Algemeen Nederlands Woordenboek

Algemeen Nederlands Woordenboek (2009-heden)

Gepubliceerd op 29-10-2020

kneu

betekenis & definitie

kastanjebruine zangvogel.

zangvogel met een korte, dikke snavel, een bruine rug, een bruine staart, een grijsbruine kop en een grijze onderzijde, als mannetje met een rode borst en kruin en als vrouwtje met meer strepen, die leeft in relatief open terrein met veel struikgewas en die een klanknabootsende zang heeft die klinkt als kneu.
Ook van toepassing op de vogelfamilie of soort in het algemeen en dan vaak in het meervoud gebruikt.

Voorbeelden:
De kneu kent van oudsher veel benamingen in de volksmond, te weten; kneu, vlasvink, robijntje, hennepvink en kneuter.
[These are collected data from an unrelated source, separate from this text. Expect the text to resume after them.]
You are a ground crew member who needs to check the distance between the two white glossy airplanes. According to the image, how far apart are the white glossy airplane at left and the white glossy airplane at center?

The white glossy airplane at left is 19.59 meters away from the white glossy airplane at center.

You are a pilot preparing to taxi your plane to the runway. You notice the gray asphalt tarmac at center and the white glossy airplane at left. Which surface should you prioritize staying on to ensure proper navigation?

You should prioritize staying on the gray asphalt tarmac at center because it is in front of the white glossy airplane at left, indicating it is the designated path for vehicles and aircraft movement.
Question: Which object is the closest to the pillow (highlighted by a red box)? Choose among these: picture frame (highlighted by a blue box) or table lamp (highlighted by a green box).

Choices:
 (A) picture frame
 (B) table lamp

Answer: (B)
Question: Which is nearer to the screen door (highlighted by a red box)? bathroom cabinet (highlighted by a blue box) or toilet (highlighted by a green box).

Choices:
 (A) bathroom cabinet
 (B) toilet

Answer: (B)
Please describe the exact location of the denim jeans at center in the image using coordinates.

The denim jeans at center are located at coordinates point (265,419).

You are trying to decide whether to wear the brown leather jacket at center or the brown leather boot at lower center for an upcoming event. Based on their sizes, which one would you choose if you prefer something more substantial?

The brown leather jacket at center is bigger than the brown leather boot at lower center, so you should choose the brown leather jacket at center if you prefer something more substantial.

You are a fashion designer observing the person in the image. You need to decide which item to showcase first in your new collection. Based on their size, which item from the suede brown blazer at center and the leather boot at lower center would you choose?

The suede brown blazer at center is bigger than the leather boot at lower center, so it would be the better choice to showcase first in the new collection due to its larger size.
Het mannetje is te herkennen aan het rood van kop en borst, meestal is de kleur afgedekt door de grijze veerranden. Het vrouwtje is over het geheel wat meer streperig getekend dan de man. De zang is aantrekkelijk en wordt behalve in de ruitijd het gehele jaar gehoord.
http://www.biesbosch.nu/natuurpagina.php?code=132

Leeuweriken jubelden, een kneu zong op een weipaal, een kievit maakte al gorgelend de gekste loopings en salto's om de een of andere vermeende vijand van zijn nest weg te lokken.